Mannan C. albicans serotype B-specific sera antibodies levels induced by immunization Etoposide cell line with M5-BSA conjugate did no correlate with specific antibody-secreting cells counts. Alteration of mannan C. albicans serotype A-specific IgM and IgG antibody production induced by immunization with M6-BSA conjugate distinctively revealed

IgM/IgG isotype switch (Fig. 4). Purified cell wall mannan does not always maintain their native conformation. To maintain mannan native conformation intact for the analysis of antibodies generated during the immunization with conjugates, we used intact yeast and hyphal cells of C. albicans serotype A in whole cells ELISA assays to determine natural cell wall mannan-specific antibodies levels (Fig. 5). We observed higher yeast and hyphae-specific IgM sera levels following M5-BSA immunization in comparison with control although without significant alteration throughout immunization. M5-BSA conjugate immunization induced significantly higher

levels of yeast and hyphae-specific IgG antibody levels in comparison with IgG levels in sera of controls only after the primary sc injection of conjugate (Fig. 5).
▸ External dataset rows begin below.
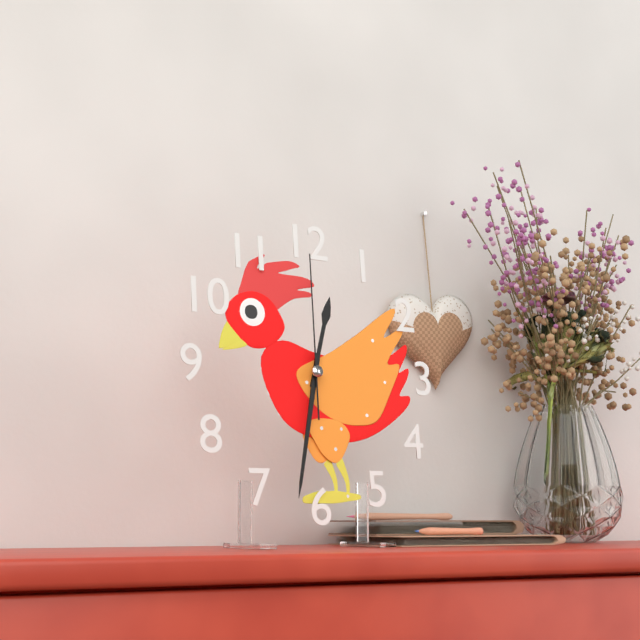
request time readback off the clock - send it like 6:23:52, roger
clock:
12:32:00
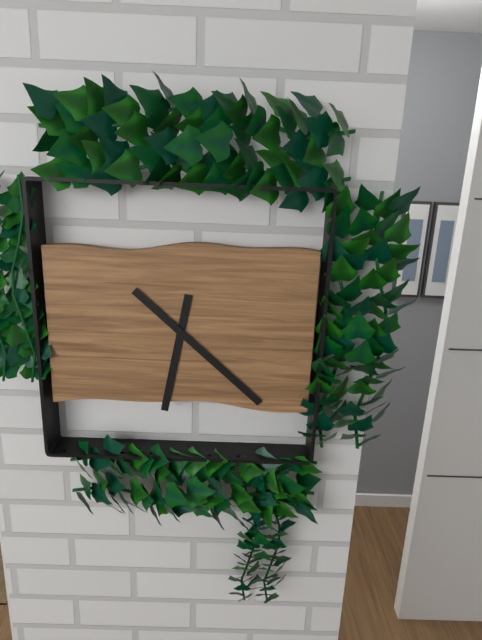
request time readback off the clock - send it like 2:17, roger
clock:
6:22
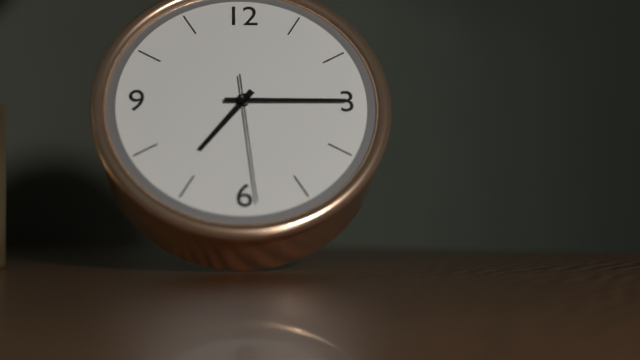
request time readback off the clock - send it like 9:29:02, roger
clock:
7:15:29
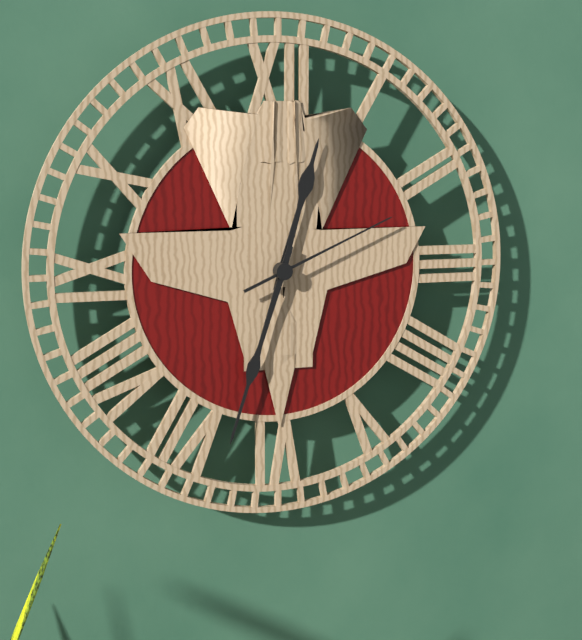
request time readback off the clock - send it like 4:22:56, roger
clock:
12:33:11
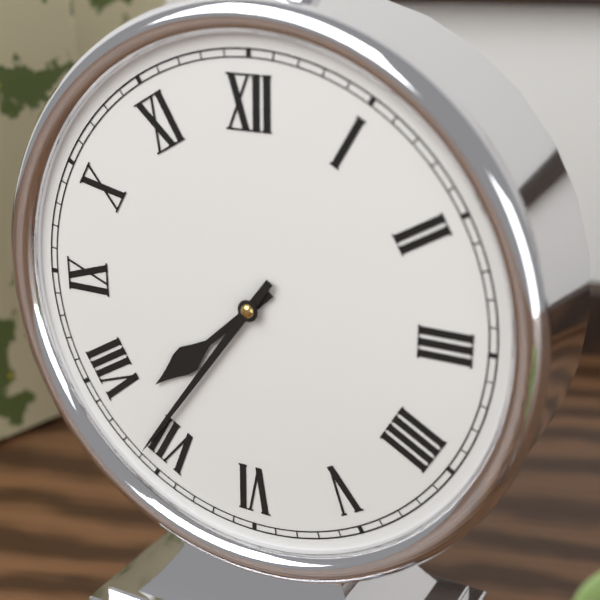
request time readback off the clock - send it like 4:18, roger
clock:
7:36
IgG levels induced by subsequent M5-BSA conjugate injections were comparable or lower than IgG levels Selleck Dactolisib in sera of controls for both morphological forms of C. albicans serotype A. Yeast and hyphae-specific IgA levels significantly increased after primary M5-BSA conjugate injection and decreased after the primary sc booster administration to the levels comparable with IgA levels in sera of controls (Fig. 5). For M6-BSA conjugate and whole cell–specific IgM levels, we obtained similar results as for M5-BSA conjugate immunization. Etomidate Hyphae-specific IgM levels in immune sera were slightly higher than or comparable with control (yeast form, secondary ip booster injection, 3rd ip) but without significant

alteration throughout immunization (Fig. 5). Immunization with M6-BSA conjugate induced C. albicans serotype A yeast form specific IgG levels comparable with yeast that form specific IgG levels in sera of controls. For hyphal form of C. albicans serotype A, primary sc booster injection and secondary booster injections (both routes of administration, 3rd ip and 3rd sc) induced significantly higher IgG levels in comparison with sera of controls with maximal peak after secondary ip booster injection (Fig. 5). Only for hyphal form of C. albicans, whole cell–specific IgA levels significantly increased after primary M6-BSA conjugate injection. The alterations in C. albicans serotype A whole cell–specific IgG levels after individual administrations of conjugates reveal differences between conjugates. Different changes of the whole cell–specific IgG levels in the course of immunization with conjugates indicated different specificity of induced IgG antibodies and indicate M6-BSA conjugate as preferable for induction of potentially opsonizing antibodies.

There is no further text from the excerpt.